En règle générale, il ne faut d’ailleurs pas mélanger les plantes de différentes espèces pendant la cueillette.
Pendant tout le temps que dure la cueillette, il est très simple de prendre garde à ne pas écraser ni comprimer les plantes : entassées sans soin, celles-ci risquent de se faner ou de subir un début de fermentation.
L’idéal reste le grand panier de vannerie légère.
Les racines sont les seules parties de la plante qui peuvent, mais doivent être lavées. Les passer à l’eau claire courante très méticuleusement, afin d’éliminer toute trace de terre.

 

Comment sécher les plantes ?

En dehors des plantes qui s’utilisent fraîches, il est nécessaire de faire sécher très soigneusement celles qu’on désire conserver. Il est très important que ce séchage se fasse rapidement, afin d’éviter l’altération des plantes, leur fermentation et la perte de leurs principes actifs. Les plantes seront mises à sécher sur les claies de façon que l’air circule librement.
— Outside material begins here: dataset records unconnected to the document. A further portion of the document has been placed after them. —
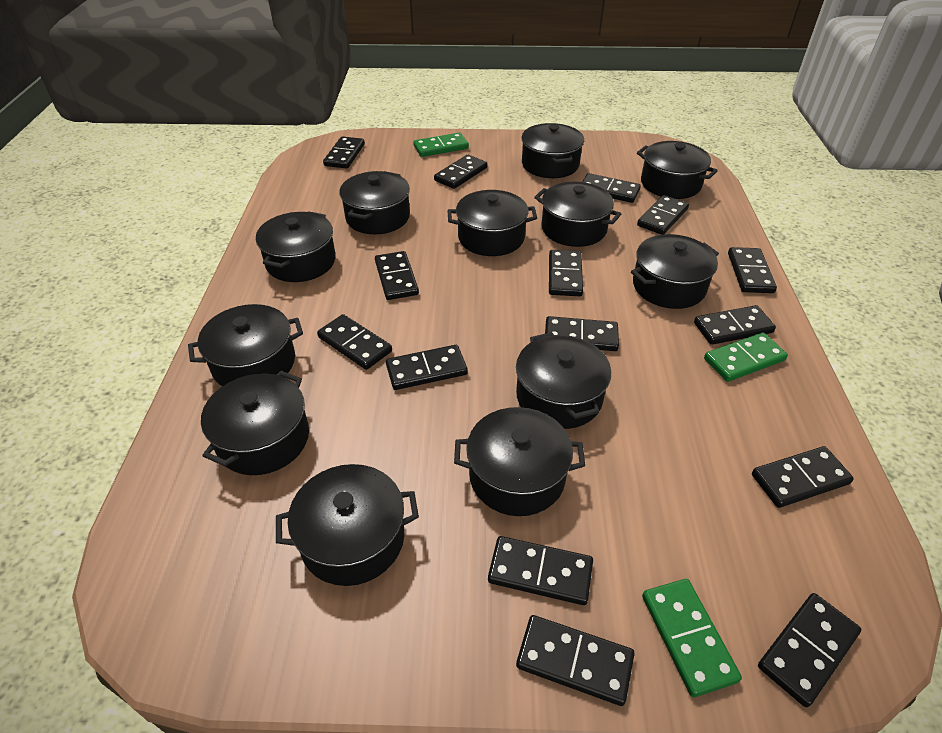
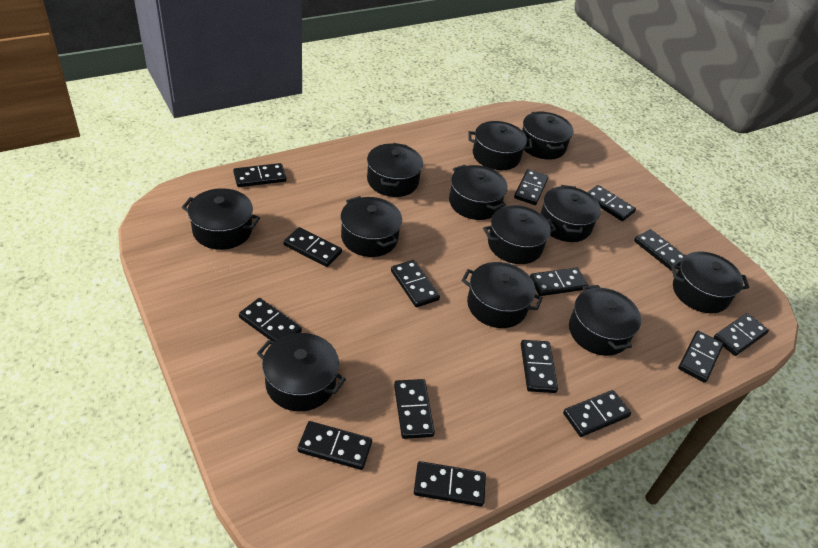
green domino: [413,133,469,157] [642,579,742,697] [704,333,788,382] = 3 -> none = 0

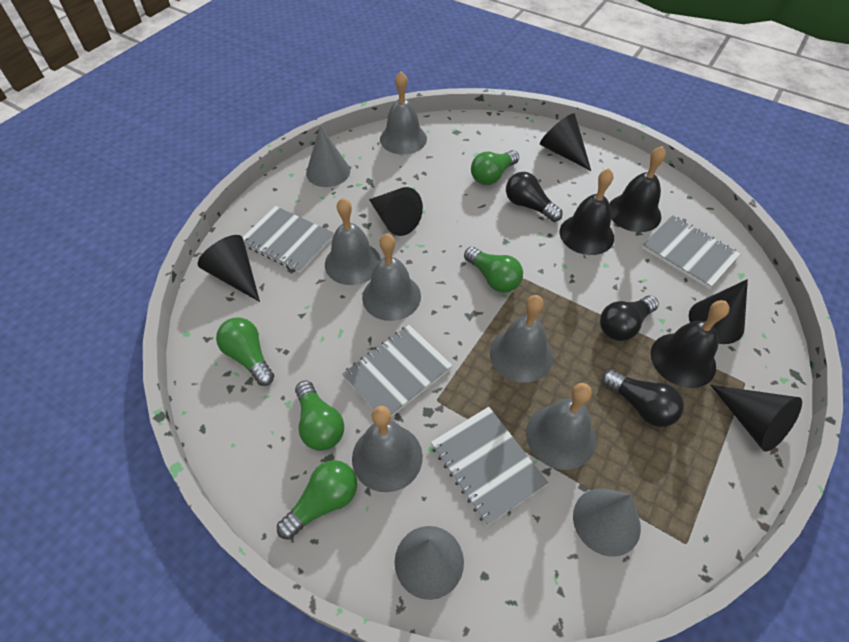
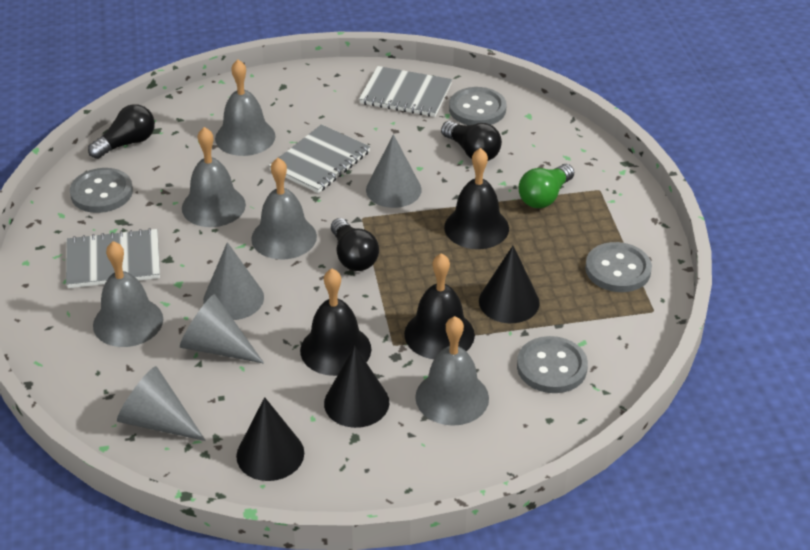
black cone: [198,235,260,302] [369,187,423,236] [540,113,591,171] [689,279,748,344] [710,385,802,452] = 5 -> [236,397,304,481] [324,346,389,428] [479,246,540,323] = 3
green light bulb: [216,317,274,386] [277,460,357,540] [295,381,344,451] [464,247,523,293] [471,150,519,185] = 5 -> [519,164,574,208] = 1
grey bell: [325,198,381,285] [352,406,423,492] [362,233,421,321] [380,72,427,154] [490,295,553,383] [526,383,596,470] = 6 -> [93,241,163,347] [182,127,246,227] [215,60,276,156] [251,158,317,259] [415,316,489,426] = 5
grey button: none = 0 -> [70,168,133,213] [449,87,506,125] [517,336,588,393] [585,242,652,292] = 4
grey cone: [306,126,350,187] [395,526,464,600] [573,488,641,557] = 3 -> [117,366,206,441] [180,294,264,364] [203,242,264,320] [366,134,422,208] = 4
grey notebook: [243,206,334,273] [342,325,453,417] [431,407,549,526] [642,215,740,289] = 4 -> [66,228,160,288] [269,124,370,193] [359,66,452,117] = 3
On peut encore les suspendre en guirlandes, à l’aide de fils. L’idéal serait de faire sécher les plantes à l’ombre par temps chaud, dans un endroit vaste et bien ventilé : grenier, grange, hangar. Dans les régions pluvieuses, on peut commencer le séchage à four très doux, puis laisser les plantes achever leur dessiccation complète sur les claies dans un grenier sec et bien aéré. De même, les organes charnus d’une plante seront de préférence séchés par ce procédé.
Bien vérifier que la température du four ne dépasse pas 20 à 40°C, afin de ne pas les altérer ou même les cuire.
L’opération du séchage a pour but d’enlever aux plantes l’eau qu’elle renferment : il est évident que le mode de dessiccation sera variable selon les parties de la plante à conserver, l’eau n’étant pas répartie de la même façon ni dans les mêmes proportions dans les divers organes de la plante.
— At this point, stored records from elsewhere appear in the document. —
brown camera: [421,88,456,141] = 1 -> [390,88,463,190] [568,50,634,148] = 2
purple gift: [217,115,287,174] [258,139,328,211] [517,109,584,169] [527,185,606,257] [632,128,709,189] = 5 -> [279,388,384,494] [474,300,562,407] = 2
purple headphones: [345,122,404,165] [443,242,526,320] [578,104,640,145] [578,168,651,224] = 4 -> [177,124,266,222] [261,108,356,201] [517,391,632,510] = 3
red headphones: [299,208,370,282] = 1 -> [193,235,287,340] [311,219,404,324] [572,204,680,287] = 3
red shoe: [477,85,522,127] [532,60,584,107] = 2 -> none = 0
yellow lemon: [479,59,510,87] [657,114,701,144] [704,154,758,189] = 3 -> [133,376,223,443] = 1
  • Les racines et les rhizomes, débarrassés de leur parties abîmées, lavés avec un soin méticuleux, seront épongés, puis coupés en tranches, en lanières ou fendus suivant leur dimension. Ils seront mis à sécher au soleil ou au four.
  • Les tiges, les écorces et le bois sécheront au soleil, à l’air libre et sec, ou encore au four doux.
  • Les feuilles et les plantes entières seront disposées sur des chaises, à l’ombre, dans un endroit chaud et très bien ventilé. Les feuilles doivent être mondées. Cette opération peut s’effectuer avant ou après le séchage.
  • Les fleurs et les sommités fleuries sont assez difficiles à traiter ( il en est de même de certaines feuilles : verveine ou menthe, par exemple ). Il est important de conserver leur couleur, ce qui est assez délicat. Le mieux est de les déposer à l’ombre sur des claies à 20-25°C et en prenant la précaution de les recouvrir de papier gris, afin de préserver leur couleur.
  • Les fruits charnus (airelles, baies de genévrier ) seront séchés au soleil ou au four chaud.
  • Les semences : bien les étaler sur une feuille de papier et les faire sécher à l’air libre en remuant souvent.

 

Comment garder les plantes séchées ?

Les vieilles prescriptions d’une des œuvres anonymes de l’école de médecine de Salerne, "l’Antidotaire", sont toujours valables : " Veillez que les racines, semences et herbes soient cueillies au bon moment et serrées en un lieu convenable pour que ni la fumée ni l’humidité ne les corrompent ".
Les plantes séchées, lorsqu’il ne reste plus aucune trace d’humidité, se rangent soigneusement et séparément dans des récipients portant le nom de la plante et la date. Il faut choisir des boites ou des bocaux propres, n’ayant pas contenu précédemment un produit dont il aurait gardé l’odeur, et fermer hermétiquement. Les plantes achetées en vrac chez l’herboriste, ou dont l’emballage est un simple carton, doivent être rangées de la même façon dans les récipients hermétiques.